Tell me again about why SS for beginners and muh 5x5 and muh 1-6 reps ranges for strenght and novice ?
Protip : You can't
https://www.ncbi.nlm.nih.gov/pubmed/11828249
>>42089903
And :
Several pioneering studies indicated
that training with loads corresponding to 1–6 RM (mostly 5–6 RM) was most conducive to increasing maximal dynamic strength (22,201). Although significant strength increases have been reported using
loads corresponding to 8–12 RM and lighter
this loading range may be inferior for maximizing strength in advanced lifters (96).
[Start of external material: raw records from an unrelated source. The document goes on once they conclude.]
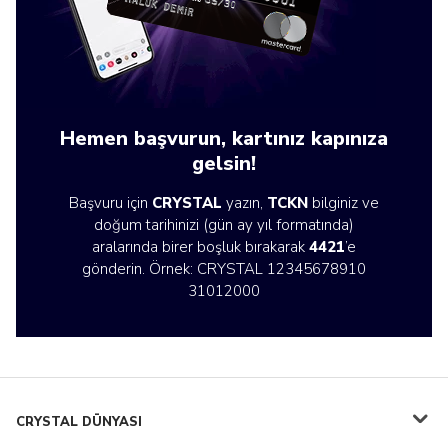
Hemen başvurun, kartınız kapınıza
gelsin!
Başvuru için
CRYSTAL
yazın,
TCKN
bilginiz ve
doğum tarihinizi (gün ay yıl formatında)
aralarında birer boşluk bırakarak
4421
’e
gönderin. Örnek: CRYSTAL 12345678910
31012000
CRYSTAL DÜNYASI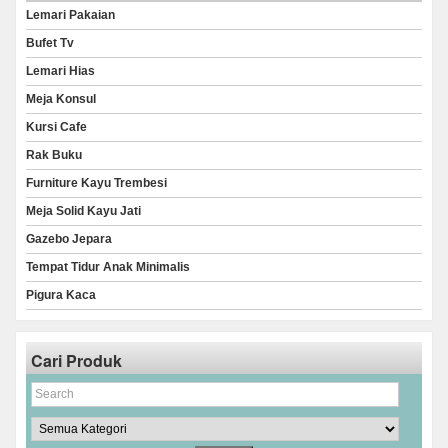
Lemari Pakaian
Bufet Tv
Lemari Hias
Meja Konsul
Kursi Cafe
Rak Buku
Furniture Kayu Trembesi
Meja Solid Kayu Jati
Gazebo Jepara
Tempat Tidur Anak Minimalis
Pigura Kaca
Cari Produk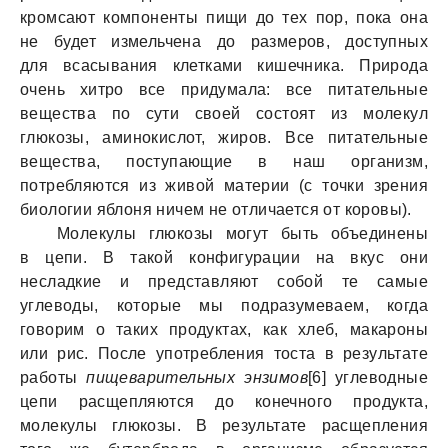
кромсают компоненты пищи до тех пор, пока она
не будет измельчена до размеров, доступных
для всасывания клетками кишечника. Природа
очень хитро все придумала: все питательные
вещества по сути своей состоят из молекул
глюкозы, аминокислот, жиров. Все питательные
вещества, поступающие в наш организм,
потребляются из живой материи (с точки зрения
биологии яблоня ничем не отличается от коровы).
Молекулы глюкозы могут быть объединены
в цепи. В такой конфигурации на вкус они
несладкие и представляют собой те самые
углеводы, которые мы подразумеваем, когда
говорим о таких продуктах, как хлеб, макароны
или рис. После употребления тоста в результате
работы
пищеварительных энзимов
[6] углеводные
цепи расщепляются до конечного продукта,
молекулы глюкозы. В результате расщепления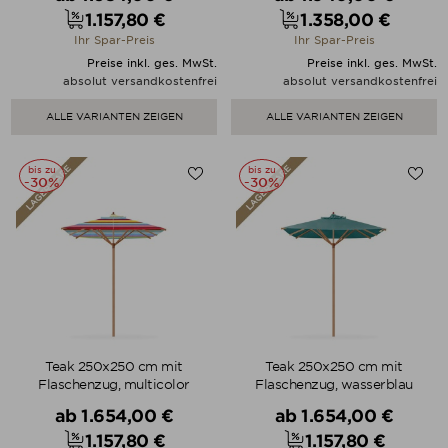
1.157,80 €
1.358,00 €
Preis
Preis
Ihr Spar-Preis
Ihr Spar-Preis
Preise inkl. ges. MwSt.
Preise inkl. ges. MwSt.
absolut versandkostenfrei
absolut versandkostenfrei
ALLE VARIANTEN ZEIGEN
ALLE VARIANTEN ZEIGEN
bis zu
bis zu
-30%
-30%
Teak 250x250 cm mit
Teak 250x250 cm mit
Flaschenzug, multicolor
Flaschenzug, wasserblau
Verkaufspreis
Verkaufspreis
ab
1.654,00 €
ab
1.654,00 €
1.157,80 €
1.157,80 €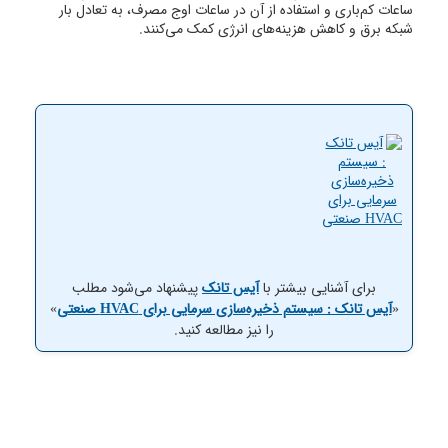
ساعات کم‌باری و استفاده از آن در ساعات اوج مصرف، به تعادل بار
شبکه برق و کاهش هزینه‌های انرژی کمک می‌کنند.
برای آشنایی بیشتر با
آیس تانک
پیشنهاد می‌شود مطلب
«
آیس تانک : سیستم ذخیره‌سازی سرمایی برای HVAC صنعتی
»
را نیز مطالعه کنید.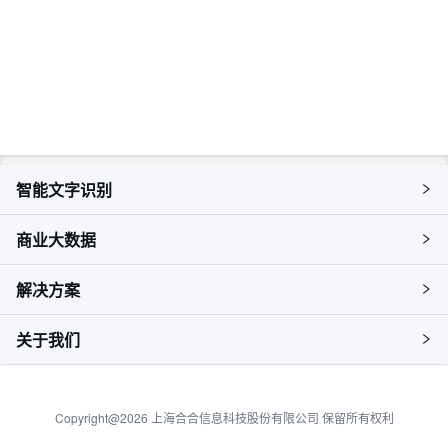
即刻咨询，获取您的专属解决方
案
预约咨询
智能文字识别
商业大数据
解决方案
关于我们
Copyright@2026 上海合合信息科技股份有限公司 保留所有权利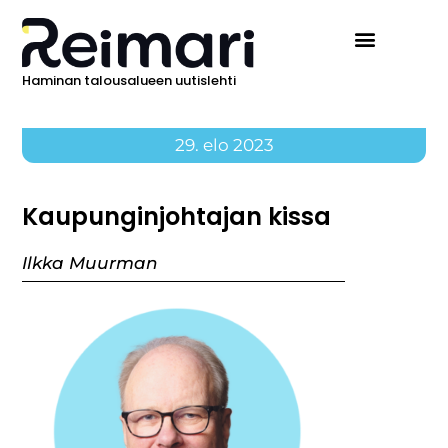
Haminan talousalueen uutislehti
29. elo 2023
Kaupunginjohtajan kissa
Ilkka Muurman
Research examining periodized
Contrary to early suggestions of 6 RM loading, it appears that using a variety of training loads is most conducive to maximizing muscular strength.
Meta-analytical data have shown that 60% of 1 RM produced the largest effect sizes for strength increases in novice individuals whereas 80% of 1 RM produced the
largest effect sizes for strength increases in trained individuals
This meme needs to fucking die.
Edit that sticky for the beginners
>>42089903
>Tell me again about why SS for beginners and muh 5x5 and muh 1-6 reps ranges for strenght and novice ?
Maybe if you manage to formulate a fucking sentence I could answer
>>42089903
every scientific study i have ever seen on weight training is horseshit and they are all contradictory. I'm happy just following the advice of someone who has coached people for decades
>>42089903
>>42090068
So listen to coaches like nuckols and sheiko who coach serious strength sport competitors instead of a fat retard who coaches high schoolers and old people.